Poor Data – Don’t Just Treat Symptoms, Treat The Cause.
July 2, 2011 1 Comment
The Data Warehousing Institute estimates that data quality problems currently cost U.S. businesses over $600 billion annually. Even with these figures to guide us, it is still very difficult to use metrics to determine the cost of poor data quality and its effects on your organization. This is because making the mistake may be too distant from recognizing the mistake. Errors are very hard to repair, especially when systems extend far across the enterprise, and the final impact is very unpredictable.
Have you ever considered how much time and resources your organization spends on correcting, fixing and analyzing corrupted or erroneous data? What about the cost of delayed information exchange or lost revenue due to misplaced data or incorrect input? Evaluating data and determining errors is a time consuming process, not to mention the time needed to correct them. In a time of decreased budgets, some organizations may not have the resources for such projects and may not even be aware of the problem. Others may be spending all their time fixing problems leaving no time to work on preventing them.
According to several leading data quality managers, the cost of poor data quality may be expressed as simple formula that equates into:
Cost of Poor Data Quality = Lost Business Value + Cost to Prevent Errors + Cost to Correct Errors + Cost of Validation
Loss of Business Value can be HUGE and can lead to business interruptions as well. Let’s use an example to illustrate the cost of fixing an element of poor data.
- A staff person spends about 40% of their time each day on this task
- There are five people performing this operation (5 x 3.2 hours = 16 staff hours per day.)
- Accounting tells you that these people earn $45 per hour (payroll + benefits.)
- Total annual hours of cleanup is 4000 hours annually (16 staff hours x 250 annual working days.)This means the annualized cost to fix the known poor data is $180,000.
This cost of the poor data quality extends far beyond the cost to fix it. It spreads through and across the business enterprise like a virus affecting systems from shipping and receiving to accounting and customer service. Eventually, your customers may lose patience with you, and you may lose their business.
Let’s look at traditional approach to cleanse the data when ever data quality issue is recognized in a business.

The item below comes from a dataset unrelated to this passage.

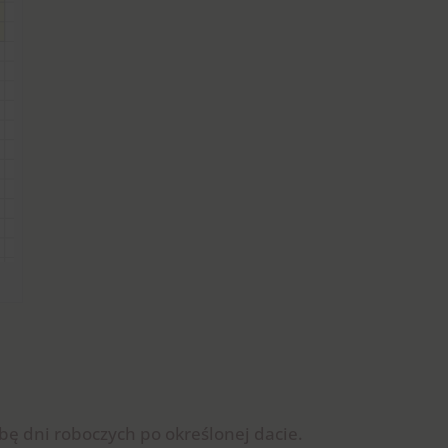
zbę dni roboczych po określonej dacie.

The traditional approach to correct bad data fixes the bad data that’s already been created with data quality or ETL tools. This generally happens whenever there is an urgent need to fix the bad data either because of needs arisen from a data migration effort or a business problem.
This approach suffers from three problems:
First, data cleansing and repository building are almost always carried out on a project by project basis. Even if the project is successful, and bad data is transformed to good data, the repository starts to degrade in absence of any ongoing data quality sustenance measures. More and more newly created bad data will creep into the system. And the data already cleansed start getting stale. Data has a shelf-life and needs constant care and feeding. Without addressing how bad data is created, these solutions are costly and unsustainable.
Second, it’s difficult to get the business side fully committed to and involved in these projects. Without a change of mindset, data continues to be seen as IT’s responsibility. And to exacerbate the problem, the software tools used were meant for an IT user base, which leaves the business without a way to directly participate in the process. Without full and sustained business engagement, these projects often do not yield anticipated benefits.
Third, it is very, very hard to fix bad data using technical tools alone. A computer algorithm for data cleansing, no matter how cleverly constructed, can only address a very small subset of data problems. A data cleansing package would not even be able to detect that there is a problem, let alone fix it.
However, by and large these efforts treat the symptoms of disease that surfaced, rather than addressing the root cause. Strictly speaking, these projects represent a cost of bad data in addition to degradation of business performance. Organization can take it as an opportunity to find root cause of bad data and identify people, process or technology related issues. Once the root causes are identified, there MUST be a data governance strategy sponsored, implemented and owned by business.
The bottom line is data ownership and data contents shouldn’t be IT’s responsibility. With data volume and complexity exploding, the treadmill is spinning faster than the traditional approach’s ability to keep up.